Saved data entries
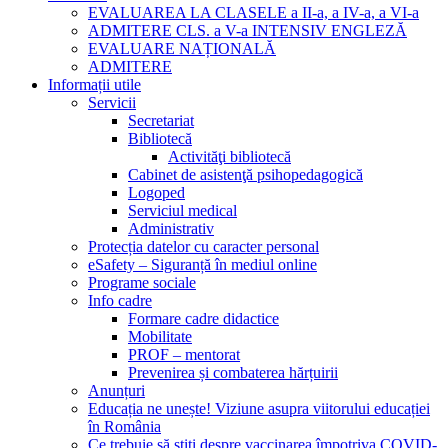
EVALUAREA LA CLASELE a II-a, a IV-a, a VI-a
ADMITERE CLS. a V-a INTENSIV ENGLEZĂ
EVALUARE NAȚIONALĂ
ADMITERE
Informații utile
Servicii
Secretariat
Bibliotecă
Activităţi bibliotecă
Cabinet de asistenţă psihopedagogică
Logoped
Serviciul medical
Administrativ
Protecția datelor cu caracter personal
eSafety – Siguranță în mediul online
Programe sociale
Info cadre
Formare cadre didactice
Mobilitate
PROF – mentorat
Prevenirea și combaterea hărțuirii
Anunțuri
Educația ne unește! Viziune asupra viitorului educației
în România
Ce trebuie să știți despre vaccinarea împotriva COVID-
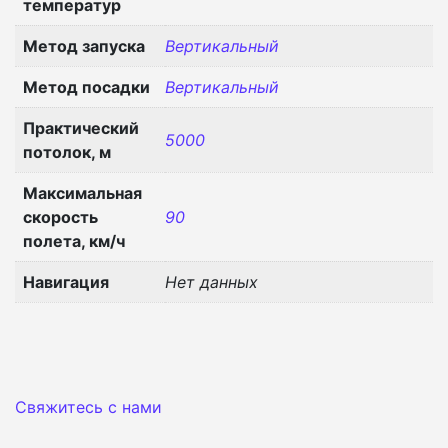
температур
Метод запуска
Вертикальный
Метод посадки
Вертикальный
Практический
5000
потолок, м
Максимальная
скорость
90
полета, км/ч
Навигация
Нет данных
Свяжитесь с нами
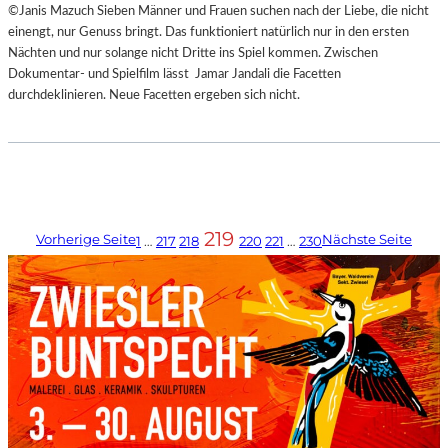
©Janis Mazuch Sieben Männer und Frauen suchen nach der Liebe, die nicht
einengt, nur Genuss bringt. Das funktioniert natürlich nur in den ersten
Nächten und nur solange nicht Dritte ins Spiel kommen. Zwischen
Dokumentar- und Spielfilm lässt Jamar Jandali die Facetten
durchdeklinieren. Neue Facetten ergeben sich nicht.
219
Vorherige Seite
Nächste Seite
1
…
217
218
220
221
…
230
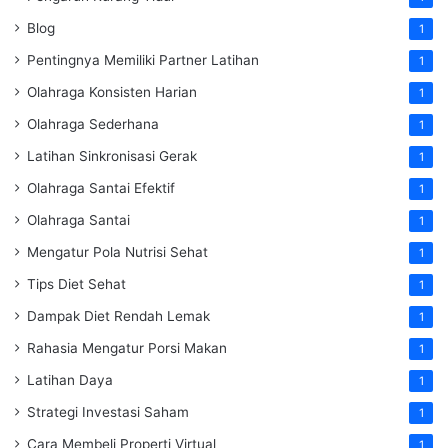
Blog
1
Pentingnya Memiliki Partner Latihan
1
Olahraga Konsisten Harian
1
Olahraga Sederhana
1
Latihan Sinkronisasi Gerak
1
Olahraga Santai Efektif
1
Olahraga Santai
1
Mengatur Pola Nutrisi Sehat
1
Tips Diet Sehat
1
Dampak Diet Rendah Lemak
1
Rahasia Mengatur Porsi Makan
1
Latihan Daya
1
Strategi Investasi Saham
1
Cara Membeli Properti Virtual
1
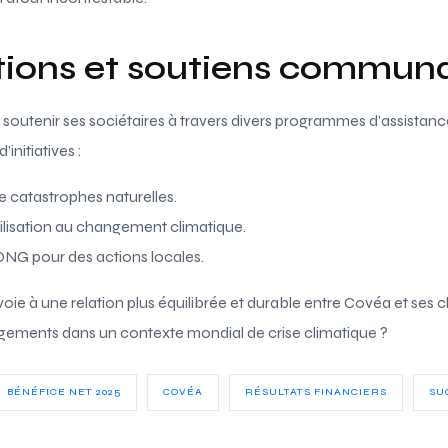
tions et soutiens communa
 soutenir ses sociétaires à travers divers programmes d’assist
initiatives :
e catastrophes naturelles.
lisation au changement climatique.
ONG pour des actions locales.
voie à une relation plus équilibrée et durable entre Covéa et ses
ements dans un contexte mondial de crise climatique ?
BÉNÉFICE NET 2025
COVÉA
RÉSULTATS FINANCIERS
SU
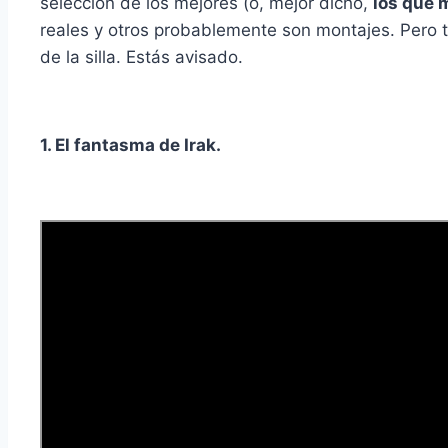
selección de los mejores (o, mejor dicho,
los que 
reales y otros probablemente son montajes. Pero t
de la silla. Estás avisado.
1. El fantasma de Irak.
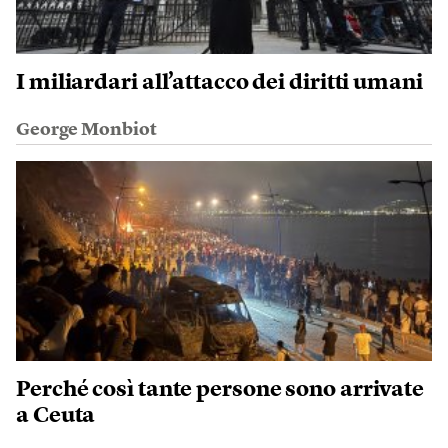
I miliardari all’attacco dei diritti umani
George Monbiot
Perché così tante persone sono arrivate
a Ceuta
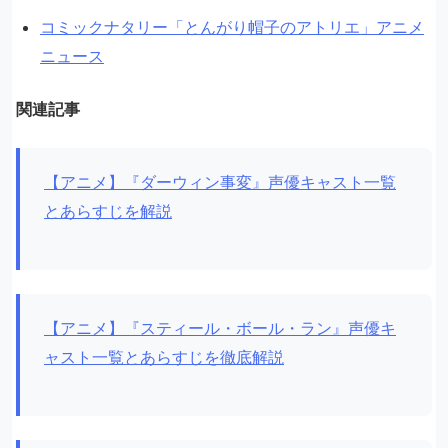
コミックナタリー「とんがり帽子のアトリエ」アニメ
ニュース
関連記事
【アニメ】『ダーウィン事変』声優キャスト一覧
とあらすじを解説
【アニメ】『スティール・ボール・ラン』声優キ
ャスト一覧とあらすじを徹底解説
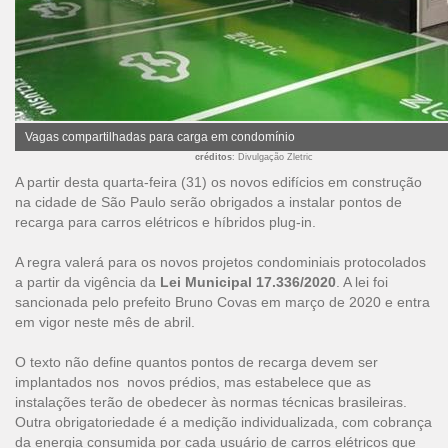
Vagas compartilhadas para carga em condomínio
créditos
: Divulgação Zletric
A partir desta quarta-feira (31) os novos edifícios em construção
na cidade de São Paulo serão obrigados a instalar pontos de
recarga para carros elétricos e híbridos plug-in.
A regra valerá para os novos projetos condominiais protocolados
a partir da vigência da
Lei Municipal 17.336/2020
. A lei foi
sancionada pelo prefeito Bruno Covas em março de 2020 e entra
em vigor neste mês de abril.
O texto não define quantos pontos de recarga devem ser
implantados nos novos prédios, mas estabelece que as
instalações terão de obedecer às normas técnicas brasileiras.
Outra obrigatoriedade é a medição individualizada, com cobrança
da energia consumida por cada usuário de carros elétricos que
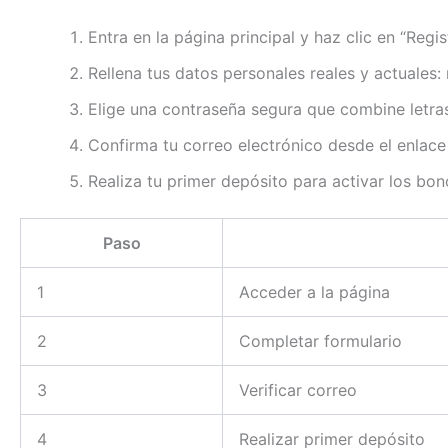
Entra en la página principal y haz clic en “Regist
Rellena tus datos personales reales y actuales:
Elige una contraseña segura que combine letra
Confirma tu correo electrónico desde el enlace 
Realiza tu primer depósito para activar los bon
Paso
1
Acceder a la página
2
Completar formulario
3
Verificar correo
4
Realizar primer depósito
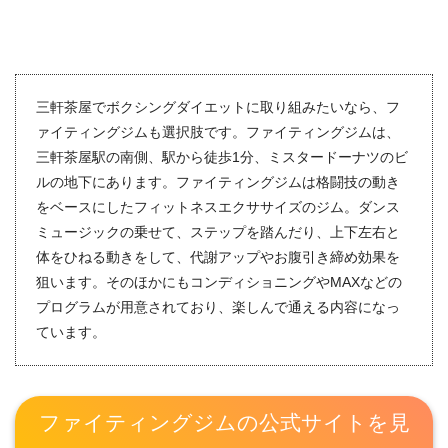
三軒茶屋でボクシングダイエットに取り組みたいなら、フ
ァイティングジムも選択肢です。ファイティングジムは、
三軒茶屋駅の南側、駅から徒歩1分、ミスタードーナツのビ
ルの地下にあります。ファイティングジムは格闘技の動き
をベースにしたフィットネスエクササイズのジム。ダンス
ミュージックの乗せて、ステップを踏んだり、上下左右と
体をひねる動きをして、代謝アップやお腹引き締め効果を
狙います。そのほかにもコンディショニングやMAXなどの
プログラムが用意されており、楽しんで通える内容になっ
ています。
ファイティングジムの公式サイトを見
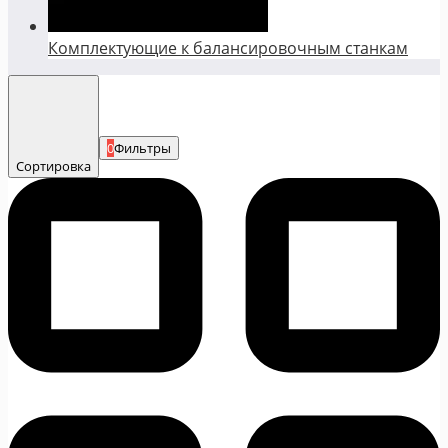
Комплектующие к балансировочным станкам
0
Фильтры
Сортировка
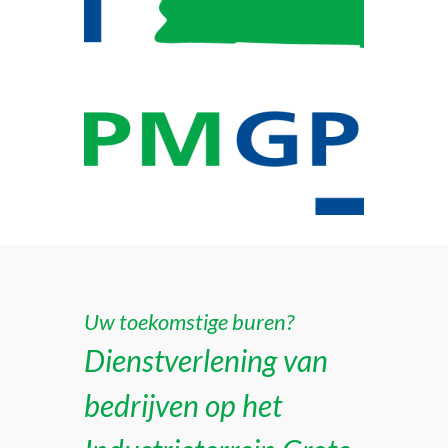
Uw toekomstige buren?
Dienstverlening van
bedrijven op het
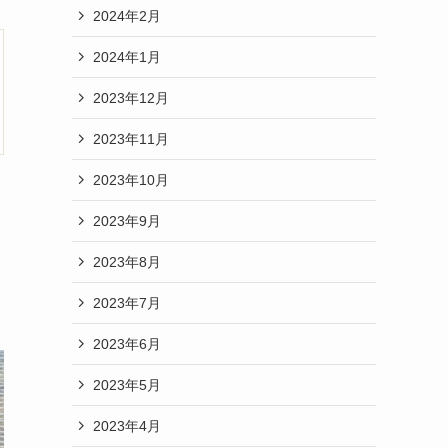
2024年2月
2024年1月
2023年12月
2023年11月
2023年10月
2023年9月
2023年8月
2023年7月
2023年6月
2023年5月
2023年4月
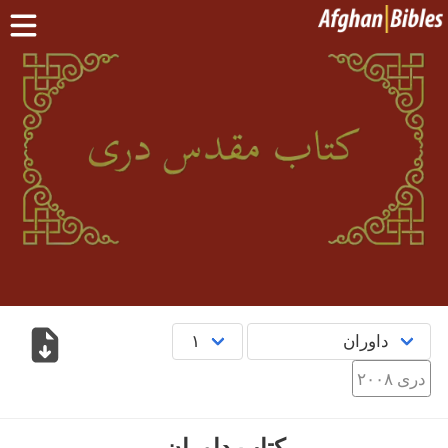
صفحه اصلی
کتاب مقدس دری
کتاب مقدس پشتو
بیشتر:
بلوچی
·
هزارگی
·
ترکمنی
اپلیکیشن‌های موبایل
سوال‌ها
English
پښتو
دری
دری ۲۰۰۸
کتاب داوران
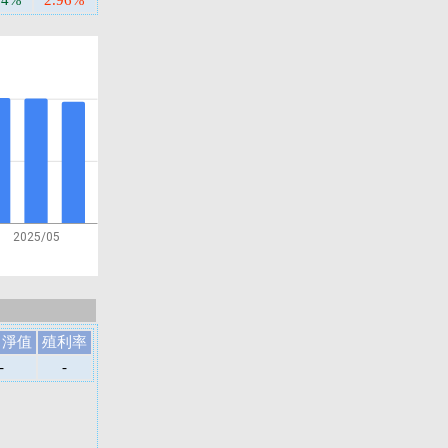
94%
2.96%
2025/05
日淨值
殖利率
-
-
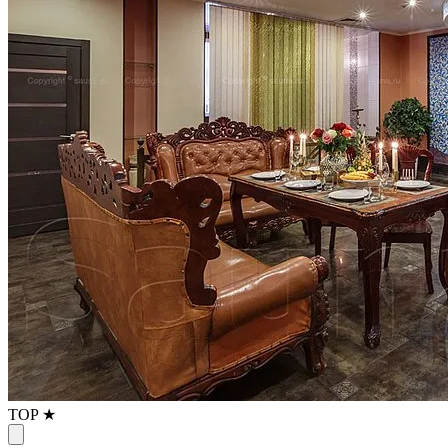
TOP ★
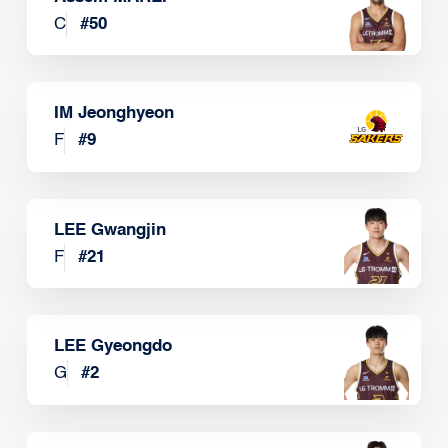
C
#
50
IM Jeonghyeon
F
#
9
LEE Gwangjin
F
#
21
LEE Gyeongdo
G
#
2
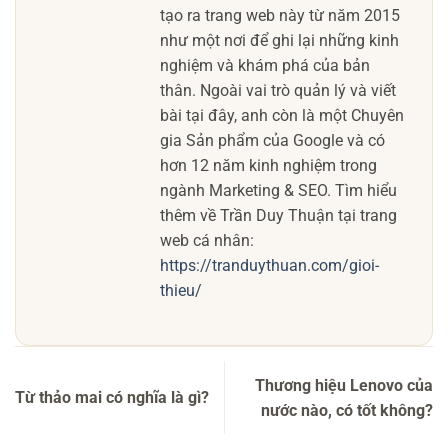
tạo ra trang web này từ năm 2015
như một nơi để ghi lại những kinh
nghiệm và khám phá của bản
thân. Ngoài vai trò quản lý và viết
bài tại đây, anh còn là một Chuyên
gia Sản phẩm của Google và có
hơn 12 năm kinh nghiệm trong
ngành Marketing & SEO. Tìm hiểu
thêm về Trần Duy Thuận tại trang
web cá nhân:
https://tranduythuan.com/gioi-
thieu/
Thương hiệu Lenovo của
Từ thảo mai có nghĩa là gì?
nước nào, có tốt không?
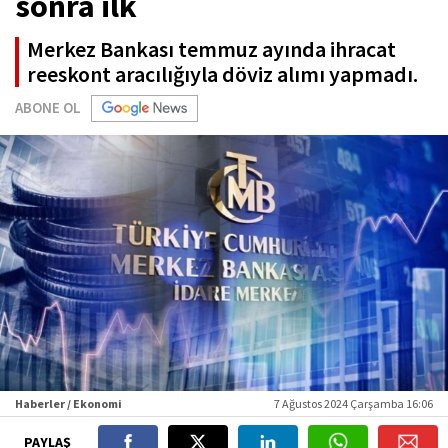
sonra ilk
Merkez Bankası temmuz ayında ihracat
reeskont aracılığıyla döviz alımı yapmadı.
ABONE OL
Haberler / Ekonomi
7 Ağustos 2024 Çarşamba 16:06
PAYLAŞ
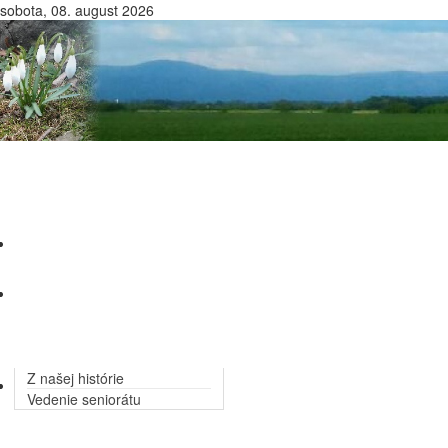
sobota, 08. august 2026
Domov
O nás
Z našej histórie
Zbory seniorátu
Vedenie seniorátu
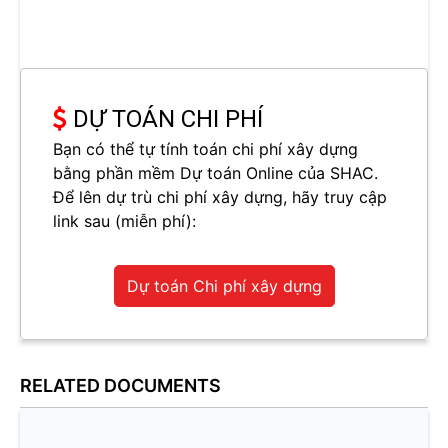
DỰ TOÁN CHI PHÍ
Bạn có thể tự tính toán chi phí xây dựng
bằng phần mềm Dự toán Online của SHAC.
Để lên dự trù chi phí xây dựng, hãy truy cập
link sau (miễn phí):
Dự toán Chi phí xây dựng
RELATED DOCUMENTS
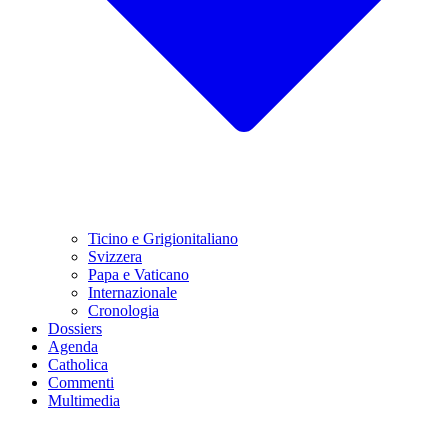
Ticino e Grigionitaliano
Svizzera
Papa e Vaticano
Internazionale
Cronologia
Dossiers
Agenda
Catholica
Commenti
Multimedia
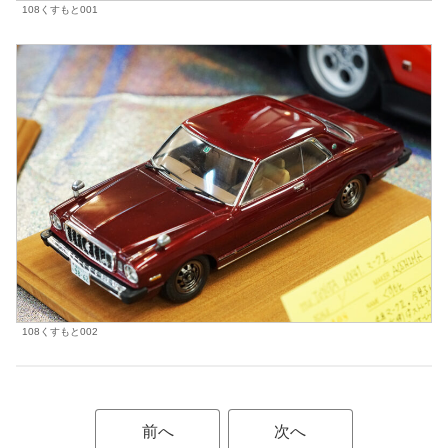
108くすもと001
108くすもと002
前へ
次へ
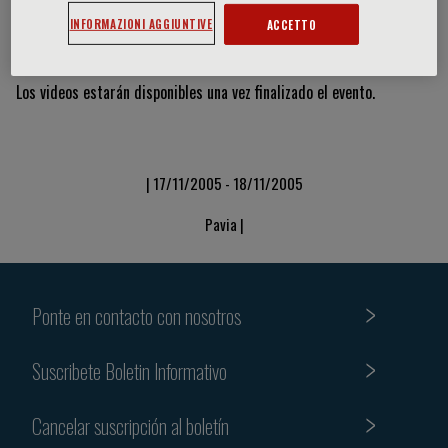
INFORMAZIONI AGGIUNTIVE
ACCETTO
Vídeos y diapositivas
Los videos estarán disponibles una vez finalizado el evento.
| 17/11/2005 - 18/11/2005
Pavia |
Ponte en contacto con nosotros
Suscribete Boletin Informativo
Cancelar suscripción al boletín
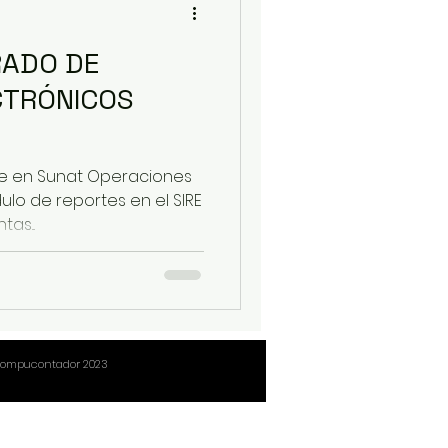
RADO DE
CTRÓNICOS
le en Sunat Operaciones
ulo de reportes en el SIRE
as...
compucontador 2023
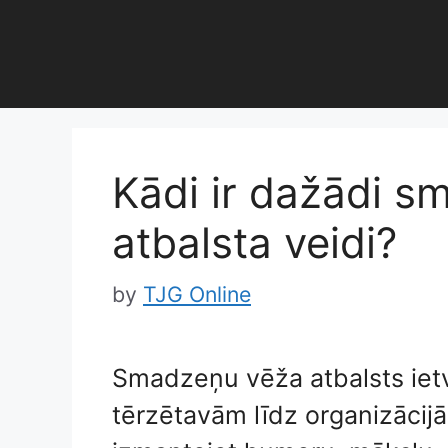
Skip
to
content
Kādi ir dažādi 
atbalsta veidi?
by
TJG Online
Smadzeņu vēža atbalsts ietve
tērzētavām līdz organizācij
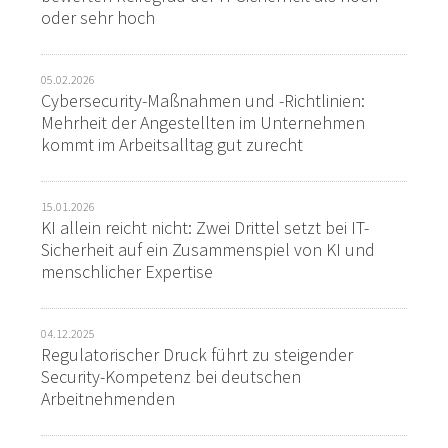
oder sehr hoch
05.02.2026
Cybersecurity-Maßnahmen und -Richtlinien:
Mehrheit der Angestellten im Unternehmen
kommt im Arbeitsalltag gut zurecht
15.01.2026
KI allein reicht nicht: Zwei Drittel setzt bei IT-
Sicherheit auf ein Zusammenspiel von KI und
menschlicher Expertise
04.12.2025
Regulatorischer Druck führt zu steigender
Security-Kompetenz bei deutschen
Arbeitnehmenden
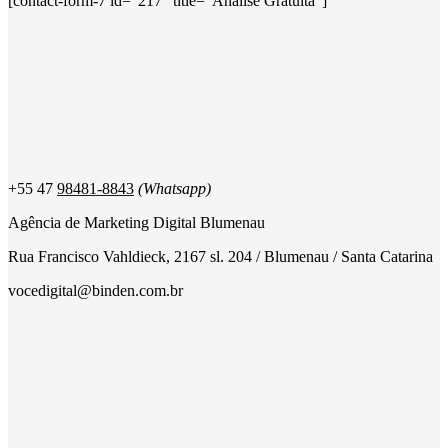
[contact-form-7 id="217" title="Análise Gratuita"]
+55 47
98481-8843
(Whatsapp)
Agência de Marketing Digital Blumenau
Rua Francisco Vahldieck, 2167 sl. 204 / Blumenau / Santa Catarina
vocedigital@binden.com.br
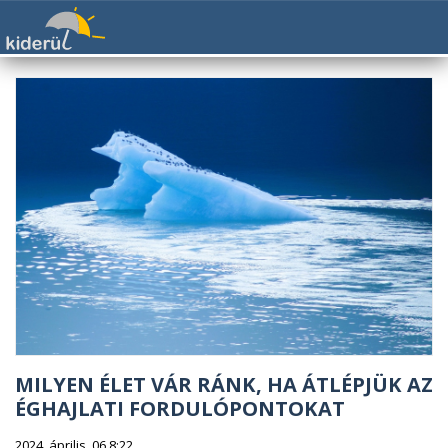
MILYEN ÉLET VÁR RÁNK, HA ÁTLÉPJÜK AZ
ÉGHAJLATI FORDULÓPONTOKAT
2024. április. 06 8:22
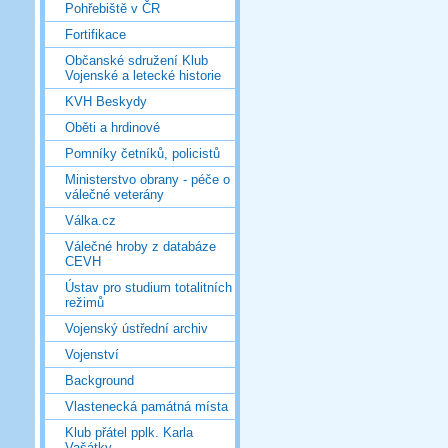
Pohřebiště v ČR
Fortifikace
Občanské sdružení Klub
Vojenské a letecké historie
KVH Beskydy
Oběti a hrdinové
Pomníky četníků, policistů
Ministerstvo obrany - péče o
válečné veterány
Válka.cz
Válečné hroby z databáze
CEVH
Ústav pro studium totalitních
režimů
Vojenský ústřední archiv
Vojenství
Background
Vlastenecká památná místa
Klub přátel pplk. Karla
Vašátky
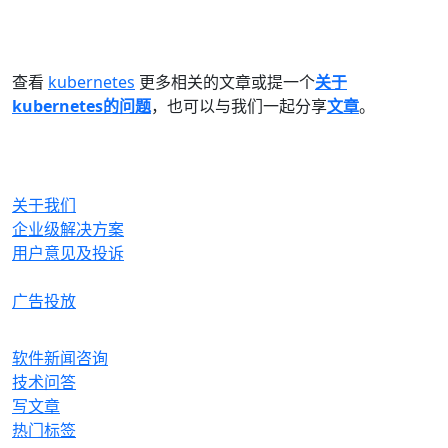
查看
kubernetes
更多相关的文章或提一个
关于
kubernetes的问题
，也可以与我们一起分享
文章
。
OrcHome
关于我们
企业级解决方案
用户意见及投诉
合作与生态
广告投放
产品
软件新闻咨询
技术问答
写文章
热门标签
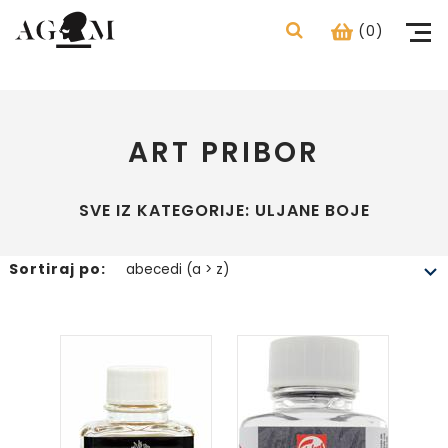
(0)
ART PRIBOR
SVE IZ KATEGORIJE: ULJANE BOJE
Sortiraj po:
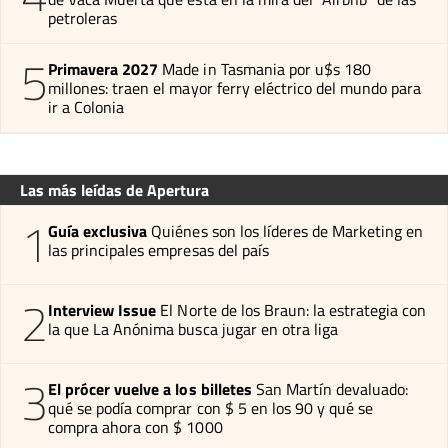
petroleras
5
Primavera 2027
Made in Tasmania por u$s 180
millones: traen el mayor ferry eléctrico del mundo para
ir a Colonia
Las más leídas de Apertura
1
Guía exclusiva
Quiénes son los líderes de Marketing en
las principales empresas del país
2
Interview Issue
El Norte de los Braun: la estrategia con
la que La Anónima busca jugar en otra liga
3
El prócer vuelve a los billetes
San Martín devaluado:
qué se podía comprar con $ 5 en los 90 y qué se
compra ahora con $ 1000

▶ **Work task**
From the line containing "Quiénes son los líderes de Marketing en" down to the last line of the data above, copy every line exactly; leave out all other lines.

▶ **Solution**
Quiénes son los líderes de Marketing en
las principales empresas del país
2
Interview Issue
El Norte de los Braun: la estrategia con
la que La Anónima busca jugar en otra liga
3
El prócer vuelve a los billetes
San Martín devaluado:
qué se podía comprar con $ 5 en los 90 y qué se
compra ahora con $ 1000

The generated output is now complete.